Its advantage lies in its ability to evaluate huge amounts of transaction data and recognise patterns that wouldn’t be possible manually. So it doesn’t just see a single transaction going through a digital wallet. It looks at the patterns of usage for this person’s account. Whether the current transaction is typical in terms of time, frequency, and value. But more than that, it looks at the entire ecosystem around that transaction – all the interconnects and relationships it has with other accounts and merchants. It can even make links between accounts that on the surface appear unrelated, but through deeper analysis are found to share an IP address.
When stacked against each other, an ML algorithm has many advantages over manual processing in terms of the depth of the analysis it can achieve and the connections it can uncover. In doing so, it can deliver the best of both worlds: convenience and protection for the consumer, as well as faster approval rates, fewer declined transactions, and increased revenue for the merchant.
Enriching engagement, the virtual way
AI can also be used to develop higher levels of engagement. One aspect of this is the communication between consumers and their merchants, banks, and digital wallet providers. While we’ve all probably had a questionable experience with a chatbot in the past, the technology is becoming more sophisticated and getting better at delivering service that matches, and sometimes even exceeds, that of a human agent.
Again, the differentiator is the technology’s ability to draw on a mass of consumer information – including historic transactions and behaviours – and use that to inform how the chatbot responds to the request.
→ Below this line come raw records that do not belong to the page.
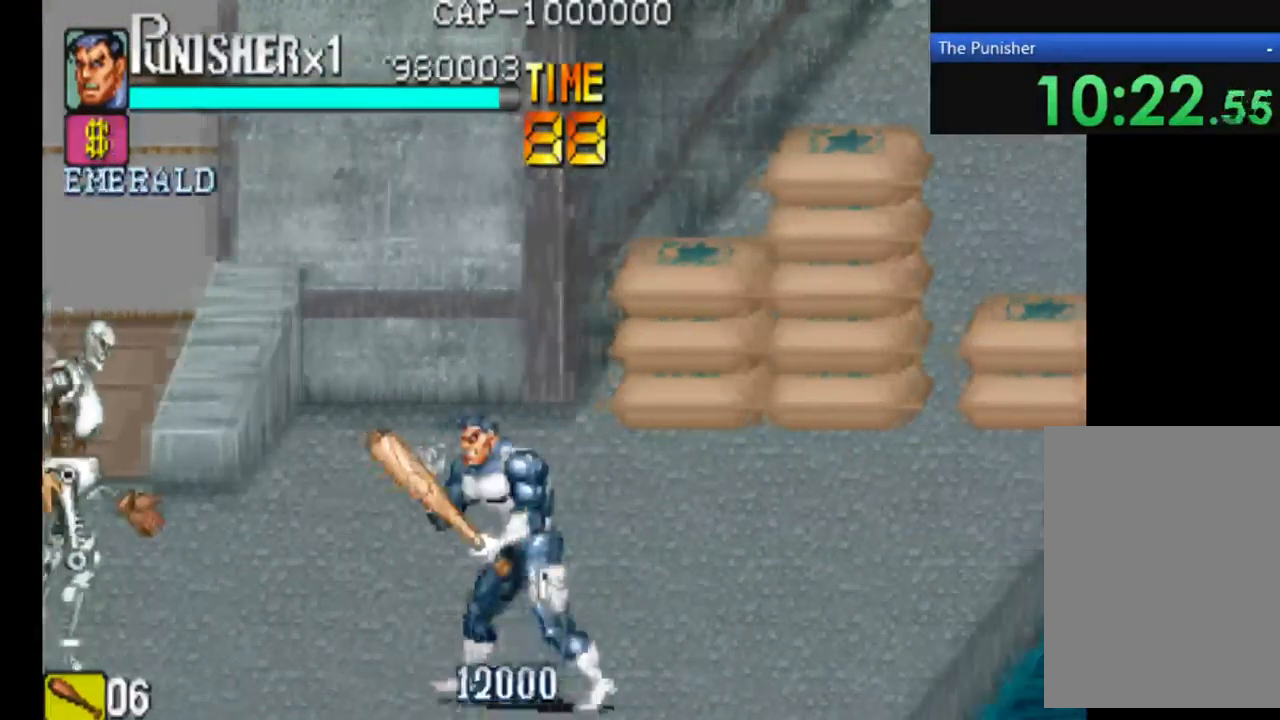
{"dt_ms": 500, "buttons": [], "left_stick": "center", "right_stick": "center", "events": []}
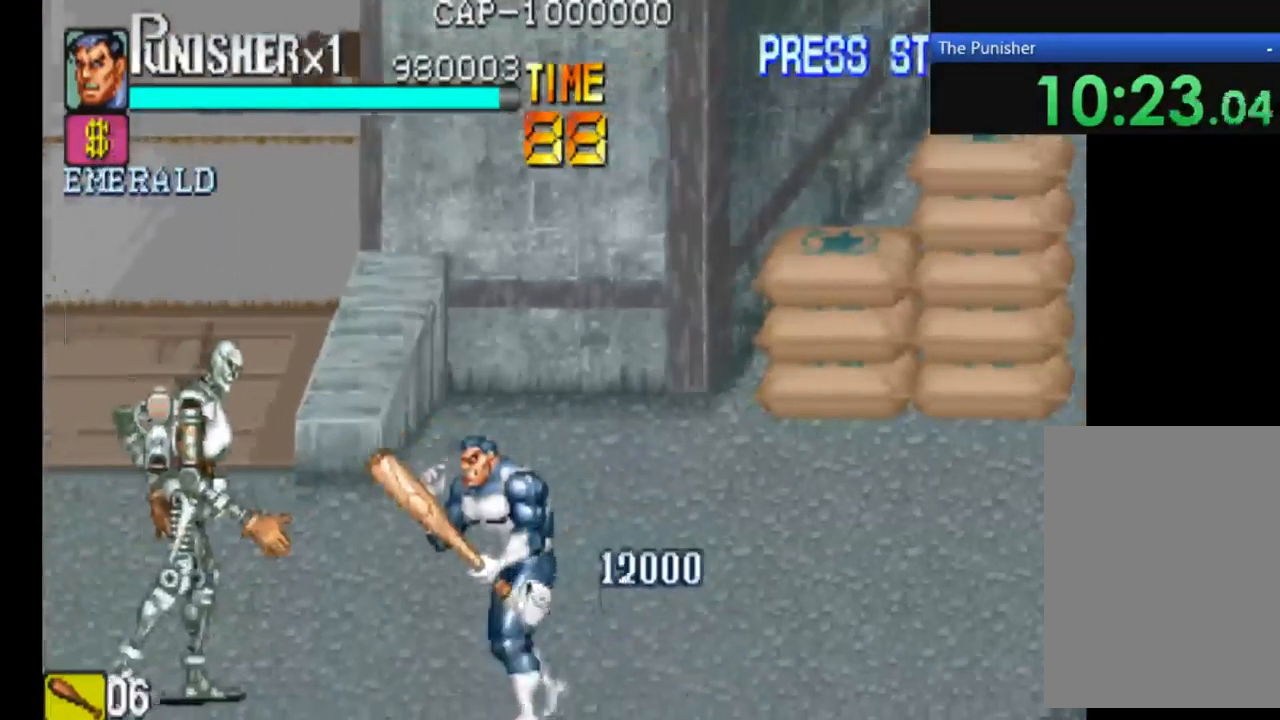
{"dt_ms": 500, "buttons": ["X"], "left_stick": "center", "right_stick": "center", "events": [[367, "X", "down"]]}
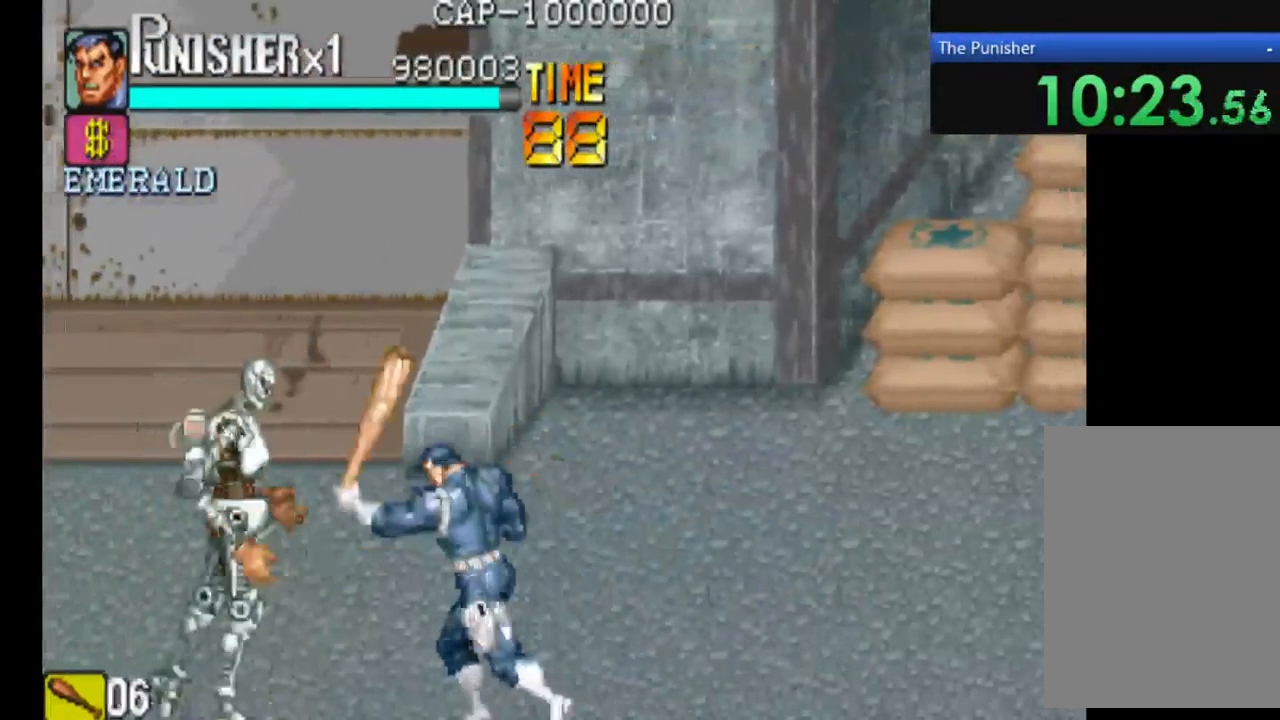
{"dt_ms": 467, "buttons": [], "left_stick": "center", "right_stick": "center", "events": [[234, "X", "up"]]}
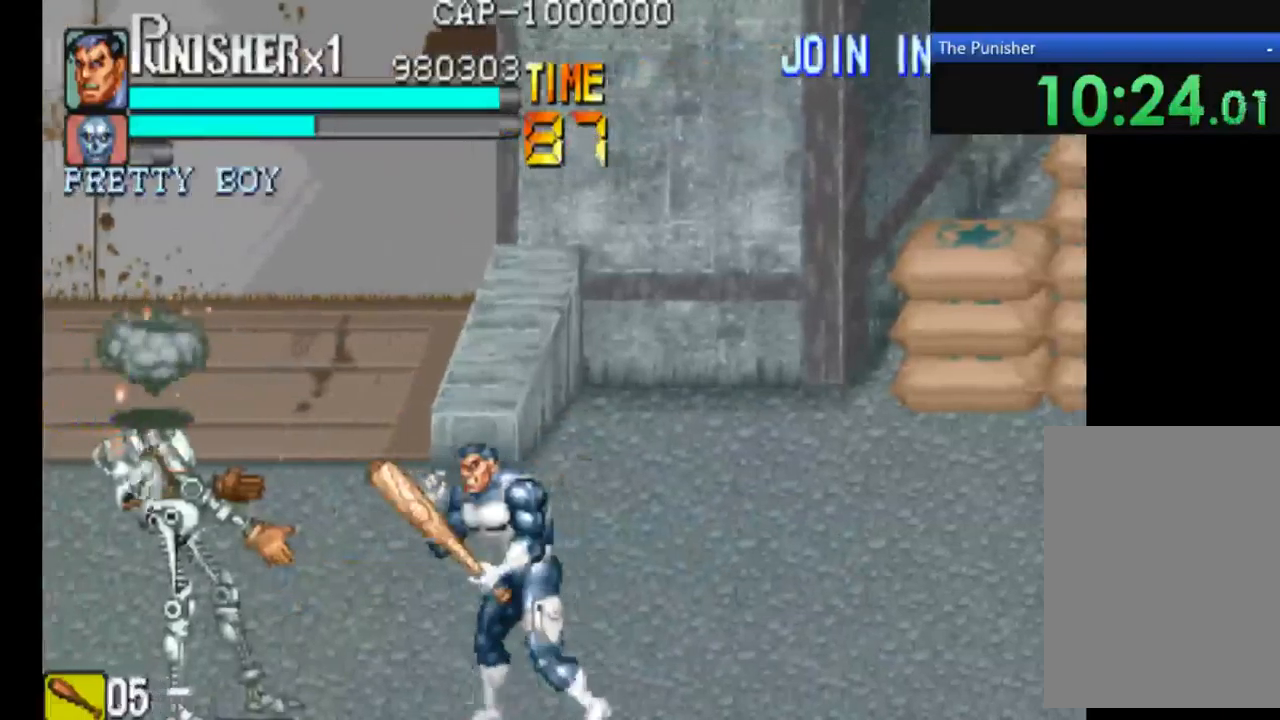
{"dt_ms": 500, "buttons": [], "left_stick": "center", "right_stick": "center", "events": [[267, "X", "down"], [400, "X", "up"]]}
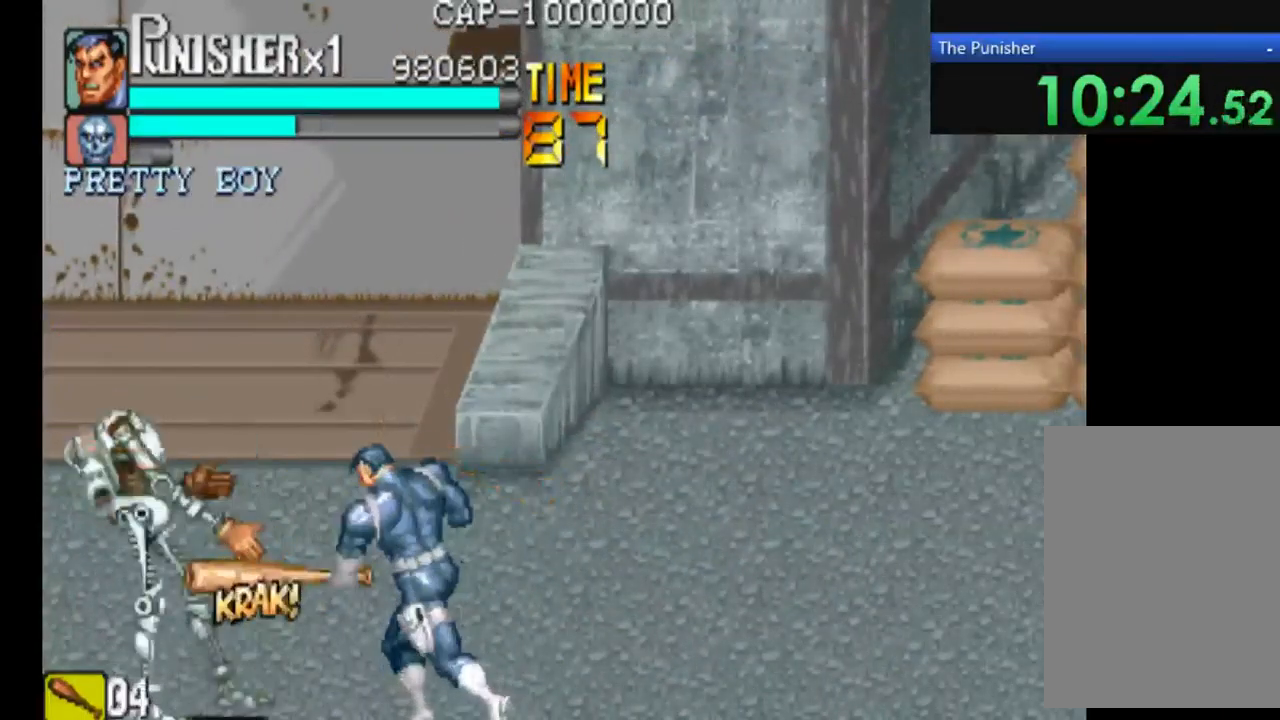
{"dt_ms": 500, "buttons": [], "left_stick": "center", "right_stick": "center", "events": []}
With a more complete view of customer requirements and expectations, the virtual agent can respond in a more tailored way and, in some instances, even predict what the customer will need next. Applied to issue resolution, this is a huge benefit. Over time, AI models get smarter too. They continue learning and improving, enhancing their usefulness and becoming more accurate and efficient.
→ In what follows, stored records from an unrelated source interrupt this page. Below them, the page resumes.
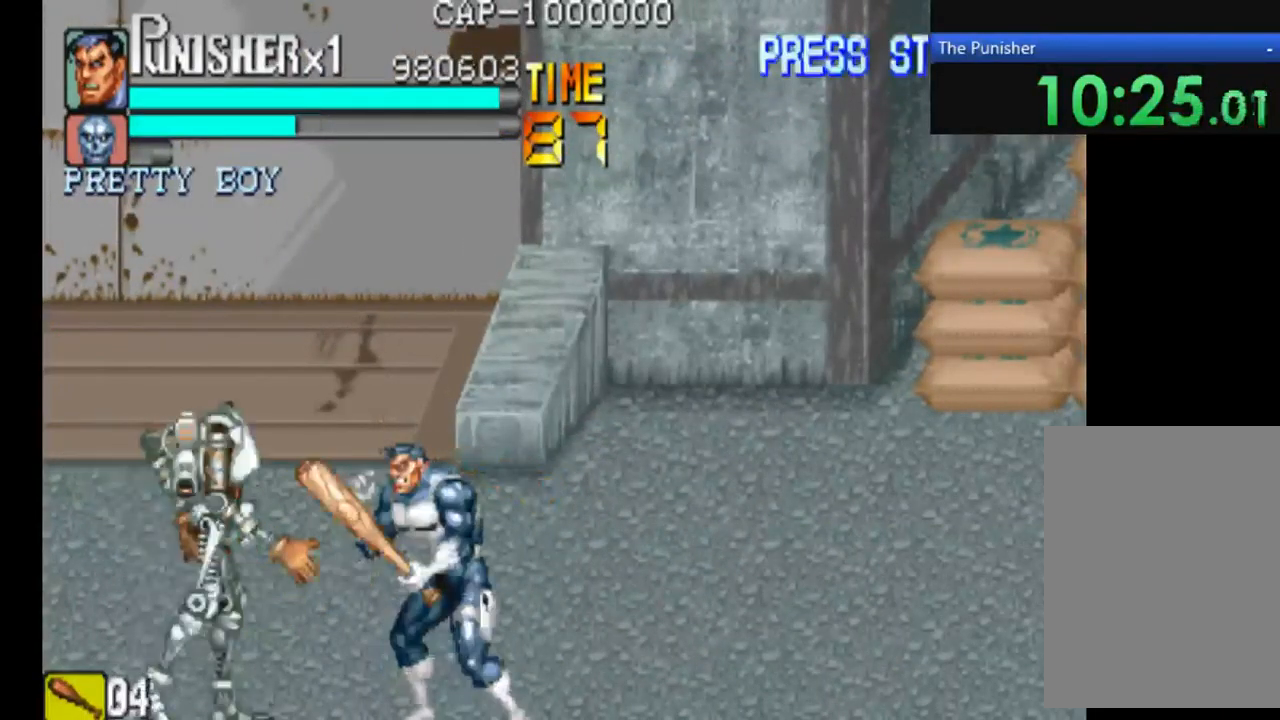
{"dt_ms": 500, "buttons": [], "left_stick": "center", "right_stick": "center", "events": []}
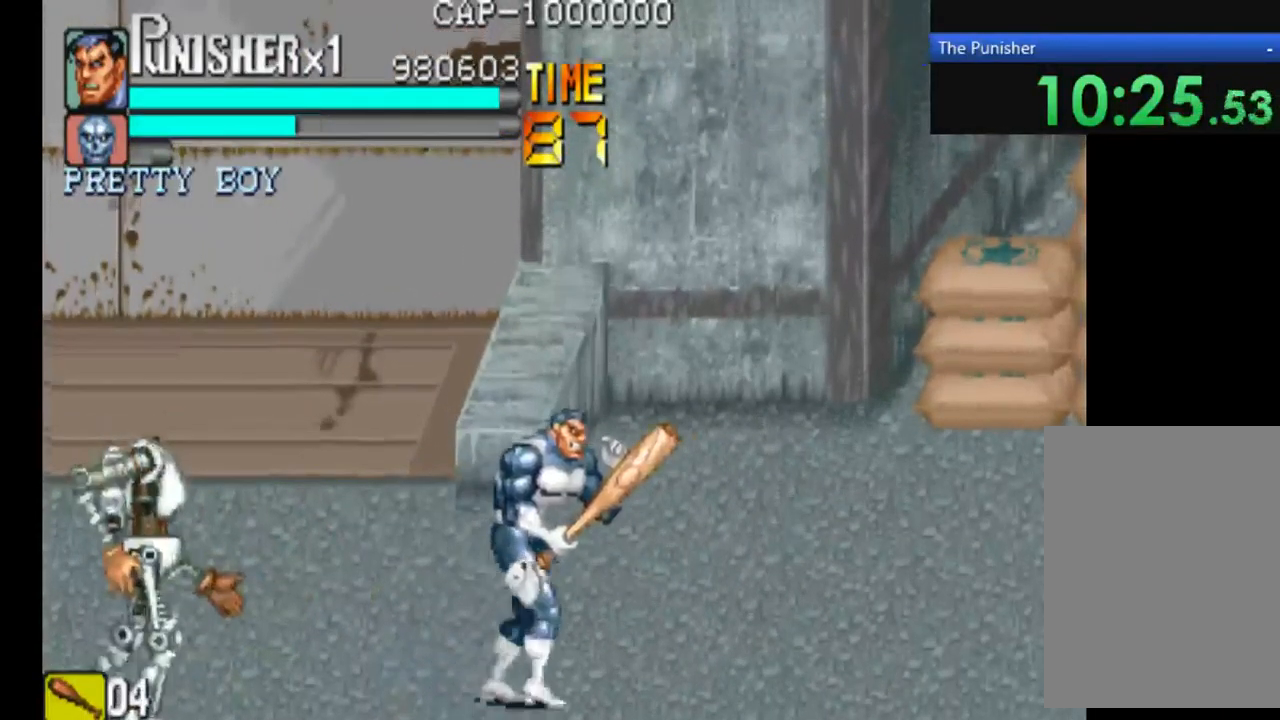
{"dt_ms": 500, "buttons": [], "left_stick": "center", "right_stick": "center", "events": []}
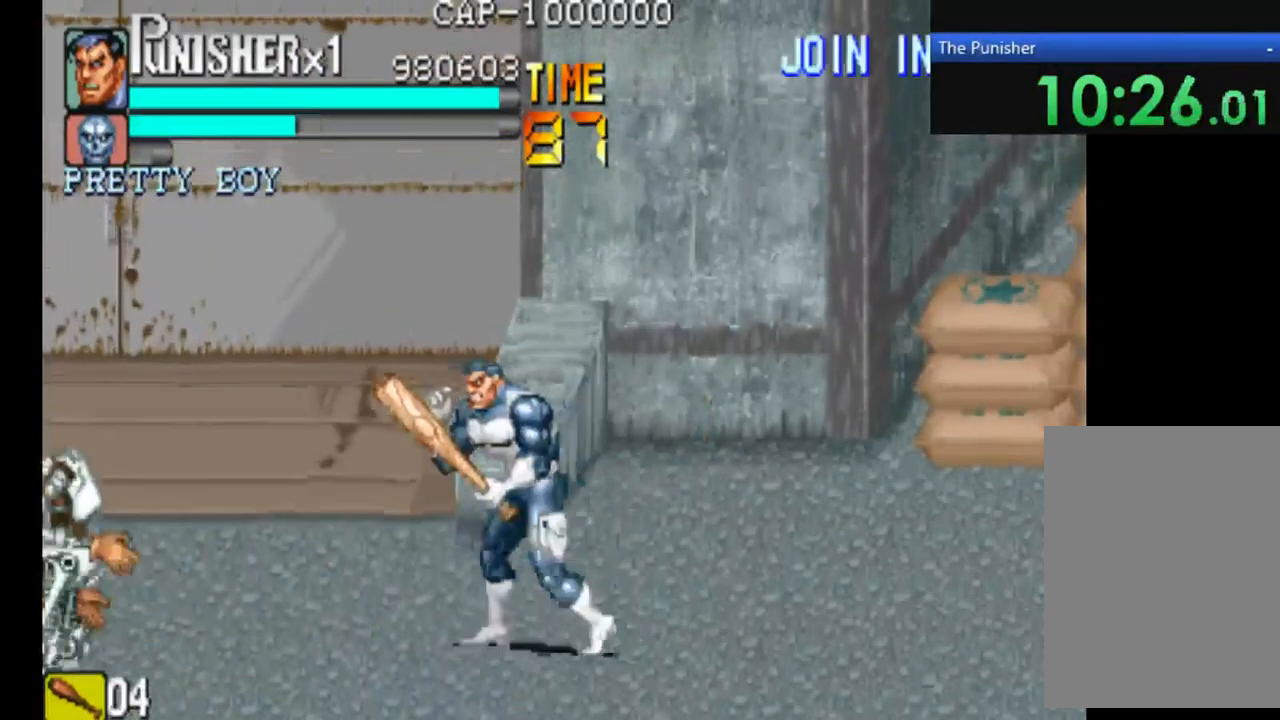
{"dt_ms": 500, "buttons": [], "left_stick": "center", "right_stick": "center", "events": []}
Giving the consumer what they want, when they want it
Perhaps the more interesting application of AI in the realm of customer engagement is mass personalization or mass customisation. In a way, it’s applying real-time analytics and AI and ML capabilities to create the type of close consumer–merchant relationship that used to exist before big, impersonal stores took over the world.
For example, you’re on holiday in Las Vegas. The brand from which you normally buy jeans in your home town realises you’re in the area, using your location information. The branch manager pings you a text message with an invitation to come into the store to have a coffee, and attaches a promotion code for 20% off your favourite style of jeans.
In this scenario, the merchant knows you’re there, they know what jeans you usually buy, and they know they have your favoured style and size in stock. So by putting all this together, making those connections and tailoring outreach, they can achieve a pretty slick and highly personalised interaction. And whether you take the offer or not, you’ll definitely remember it, probably feel quite special, and maybe even get a sense of being closer to the brand as a result.
An intelligent ecosystem complemented by AI
AI provides a powerful set of tools to change the consumer experience. Its ability to quickly uncover links that wouldn’t otherwise be identified means merchants can both know and provide for their customers better, thereby increasing revenue. And they can protect their own businesses more effectively.
As we’ve seen, the role of payments providers is central to the whole process – using AI to combat fraud faster and more efficiently, and increasing approval rates by addressing key sticking points for merchants in the transaction process.
Of course, the technology is still evolving – and its use comes with ethical considerations – but the intelligent application of AI in areas where it can lend efficiency, insight, and security will result in an improved ecosystem for all.